Data items
+++

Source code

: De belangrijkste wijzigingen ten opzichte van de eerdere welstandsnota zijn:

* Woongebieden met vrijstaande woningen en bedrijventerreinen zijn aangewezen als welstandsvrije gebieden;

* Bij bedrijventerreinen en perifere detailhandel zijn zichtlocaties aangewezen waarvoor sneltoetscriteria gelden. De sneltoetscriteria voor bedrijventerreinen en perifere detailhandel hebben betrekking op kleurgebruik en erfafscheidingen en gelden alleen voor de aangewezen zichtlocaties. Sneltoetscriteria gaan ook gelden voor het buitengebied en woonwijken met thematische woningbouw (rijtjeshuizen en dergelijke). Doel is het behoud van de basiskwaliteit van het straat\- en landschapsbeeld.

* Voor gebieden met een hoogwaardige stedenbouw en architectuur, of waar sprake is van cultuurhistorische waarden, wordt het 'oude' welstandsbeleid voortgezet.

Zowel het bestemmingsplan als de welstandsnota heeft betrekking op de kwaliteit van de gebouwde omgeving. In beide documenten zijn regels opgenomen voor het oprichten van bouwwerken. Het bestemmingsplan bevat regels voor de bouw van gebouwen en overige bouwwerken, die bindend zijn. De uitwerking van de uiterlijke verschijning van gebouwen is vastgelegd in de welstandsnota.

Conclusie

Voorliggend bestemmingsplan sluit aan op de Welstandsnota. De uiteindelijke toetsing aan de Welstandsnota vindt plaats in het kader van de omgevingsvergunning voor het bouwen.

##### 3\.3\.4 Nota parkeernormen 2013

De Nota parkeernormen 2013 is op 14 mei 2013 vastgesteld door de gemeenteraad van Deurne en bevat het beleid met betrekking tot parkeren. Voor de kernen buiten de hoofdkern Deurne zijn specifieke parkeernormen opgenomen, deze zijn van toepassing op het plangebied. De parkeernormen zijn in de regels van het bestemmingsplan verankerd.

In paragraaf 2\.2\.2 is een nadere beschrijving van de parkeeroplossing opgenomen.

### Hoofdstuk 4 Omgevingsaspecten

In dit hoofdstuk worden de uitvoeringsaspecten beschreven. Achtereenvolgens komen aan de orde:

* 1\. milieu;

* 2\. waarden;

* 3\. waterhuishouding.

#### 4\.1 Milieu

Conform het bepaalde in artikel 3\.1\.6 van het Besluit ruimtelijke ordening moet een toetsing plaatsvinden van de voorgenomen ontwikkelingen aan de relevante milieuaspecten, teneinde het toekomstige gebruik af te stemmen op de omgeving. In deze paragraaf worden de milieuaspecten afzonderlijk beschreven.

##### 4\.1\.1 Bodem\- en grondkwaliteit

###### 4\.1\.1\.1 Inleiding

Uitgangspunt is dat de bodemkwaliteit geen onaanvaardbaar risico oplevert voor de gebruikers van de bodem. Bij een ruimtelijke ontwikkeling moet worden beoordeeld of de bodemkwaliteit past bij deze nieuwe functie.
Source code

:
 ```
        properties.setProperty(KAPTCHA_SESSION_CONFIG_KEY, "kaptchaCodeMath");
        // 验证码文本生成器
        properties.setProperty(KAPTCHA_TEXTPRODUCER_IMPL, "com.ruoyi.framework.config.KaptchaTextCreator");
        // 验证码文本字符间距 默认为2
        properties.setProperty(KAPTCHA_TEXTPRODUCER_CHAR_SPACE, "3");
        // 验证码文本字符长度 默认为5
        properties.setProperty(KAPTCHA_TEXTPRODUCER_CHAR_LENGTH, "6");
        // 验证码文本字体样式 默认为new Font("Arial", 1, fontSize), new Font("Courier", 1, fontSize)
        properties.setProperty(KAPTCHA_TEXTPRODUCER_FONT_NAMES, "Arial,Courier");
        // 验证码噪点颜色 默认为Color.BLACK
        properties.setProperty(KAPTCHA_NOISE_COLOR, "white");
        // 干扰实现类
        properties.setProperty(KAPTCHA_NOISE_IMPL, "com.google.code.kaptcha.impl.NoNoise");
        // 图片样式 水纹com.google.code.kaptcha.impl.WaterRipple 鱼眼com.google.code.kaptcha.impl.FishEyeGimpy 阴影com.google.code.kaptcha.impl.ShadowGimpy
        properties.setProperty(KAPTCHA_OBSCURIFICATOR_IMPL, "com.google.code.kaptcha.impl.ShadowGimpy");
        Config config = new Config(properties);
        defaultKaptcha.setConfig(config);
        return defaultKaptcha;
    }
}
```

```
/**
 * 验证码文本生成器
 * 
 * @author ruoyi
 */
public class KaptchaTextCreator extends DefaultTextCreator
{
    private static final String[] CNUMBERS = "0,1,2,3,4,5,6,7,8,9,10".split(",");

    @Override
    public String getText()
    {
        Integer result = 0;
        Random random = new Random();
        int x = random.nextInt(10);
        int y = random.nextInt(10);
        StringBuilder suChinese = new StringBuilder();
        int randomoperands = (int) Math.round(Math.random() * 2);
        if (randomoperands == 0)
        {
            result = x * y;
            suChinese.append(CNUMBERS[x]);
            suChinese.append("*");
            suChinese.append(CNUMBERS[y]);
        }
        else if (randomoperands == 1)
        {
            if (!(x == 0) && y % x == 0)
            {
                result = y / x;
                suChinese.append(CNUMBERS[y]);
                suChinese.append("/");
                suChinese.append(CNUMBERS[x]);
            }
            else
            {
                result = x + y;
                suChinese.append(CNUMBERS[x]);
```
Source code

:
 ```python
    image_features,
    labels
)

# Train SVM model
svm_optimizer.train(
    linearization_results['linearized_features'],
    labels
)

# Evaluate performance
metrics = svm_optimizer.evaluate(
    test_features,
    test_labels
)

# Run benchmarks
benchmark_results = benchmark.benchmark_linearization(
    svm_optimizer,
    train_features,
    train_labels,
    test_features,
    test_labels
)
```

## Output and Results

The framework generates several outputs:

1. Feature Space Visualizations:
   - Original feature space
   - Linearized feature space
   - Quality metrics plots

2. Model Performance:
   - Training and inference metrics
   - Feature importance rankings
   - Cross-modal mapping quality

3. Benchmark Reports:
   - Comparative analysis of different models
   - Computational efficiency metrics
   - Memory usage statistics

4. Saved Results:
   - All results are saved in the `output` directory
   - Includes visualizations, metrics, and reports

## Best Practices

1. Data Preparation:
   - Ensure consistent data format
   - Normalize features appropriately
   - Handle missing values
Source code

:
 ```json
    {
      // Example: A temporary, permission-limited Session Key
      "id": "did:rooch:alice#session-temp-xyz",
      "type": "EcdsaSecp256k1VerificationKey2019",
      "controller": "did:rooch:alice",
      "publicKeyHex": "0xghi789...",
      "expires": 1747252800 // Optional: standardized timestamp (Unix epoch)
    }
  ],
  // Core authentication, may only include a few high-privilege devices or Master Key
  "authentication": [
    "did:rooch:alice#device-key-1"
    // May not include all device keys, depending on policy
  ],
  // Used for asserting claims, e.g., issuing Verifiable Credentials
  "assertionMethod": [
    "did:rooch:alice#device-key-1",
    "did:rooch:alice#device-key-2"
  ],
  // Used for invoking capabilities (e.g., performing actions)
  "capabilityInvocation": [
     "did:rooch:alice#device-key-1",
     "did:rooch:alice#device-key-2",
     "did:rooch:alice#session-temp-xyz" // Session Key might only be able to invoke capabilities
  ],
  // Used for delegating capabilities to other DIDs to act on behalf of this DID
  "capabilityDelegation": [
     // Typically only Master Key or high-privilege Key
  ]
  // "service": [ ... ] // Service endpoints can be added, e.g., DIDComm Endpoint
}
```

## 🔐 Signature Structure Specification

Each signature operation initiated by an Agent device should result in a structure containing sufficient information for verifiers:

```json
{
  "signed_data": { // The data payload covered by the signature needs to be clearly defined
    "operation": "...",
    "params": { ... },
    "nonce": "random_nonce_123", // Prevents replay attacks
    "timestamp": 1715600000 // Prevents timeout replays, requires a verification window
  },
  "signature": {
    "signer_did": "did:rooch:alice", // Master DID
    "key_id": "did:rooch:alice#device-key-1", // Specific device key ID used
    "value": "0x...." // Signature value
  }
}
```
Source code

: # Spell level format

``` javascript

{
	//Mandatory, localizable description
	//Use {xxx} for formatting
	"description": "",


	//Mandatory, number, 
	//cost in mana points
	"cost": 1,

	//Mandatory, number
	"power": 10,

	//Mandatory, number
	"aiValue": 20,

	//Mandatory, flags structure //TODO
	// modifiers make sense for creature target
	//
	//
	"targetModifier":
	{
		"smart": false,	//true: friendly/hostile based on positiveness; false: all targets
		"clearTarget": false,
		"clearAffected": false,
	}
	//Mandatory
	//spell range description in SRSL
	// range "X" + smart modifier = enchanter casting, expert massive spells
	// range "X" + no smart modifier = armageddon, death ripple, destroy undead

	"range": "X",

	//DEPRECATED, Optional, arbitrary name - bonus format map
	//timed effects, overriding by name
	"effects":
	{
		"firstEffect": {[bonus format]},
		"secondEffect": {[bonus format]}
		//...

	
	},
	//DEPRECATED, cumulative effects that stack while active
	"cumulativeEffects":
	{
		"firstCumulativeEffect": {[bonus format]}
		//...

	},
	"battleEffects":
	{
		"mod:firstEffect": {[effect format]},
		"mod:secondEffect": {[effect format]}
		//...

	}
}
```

+++

**Task item:** Print the lines above, unchanged, from the start of the records to the line with "straat\- en landschapsbeeld.", including that final line.

**Answer space:**
Source code

: De belangrijkste wijzigingen ten opzichte van de eerdere welstandsnota zijn:

* Woongebieden met vrijstaande woningen en bedrijventerreinen zijn aangewezen als welstandsvrije gebieden;

* Bij bedrijventerreinen en perifere detailhandel zijn zichtlocaties aangewezen waarvoor sneltoetscriteria gelden. De sneltoetscriteria voor bedrijventerreinen en perifere detailhandel hebben betrekking op kleurgebruik en erfafscheidingen en gelden alleen voor de aangewezen zichtlocaties. Sneltoetscriteria gaan ook gelden voor het buitengebied en woonwijken met thematische woningbouw (rijtjeshuizen en dergelijke). Doel is het behoud van de basiskwaliteit van het straat\- en landschapsbeeld.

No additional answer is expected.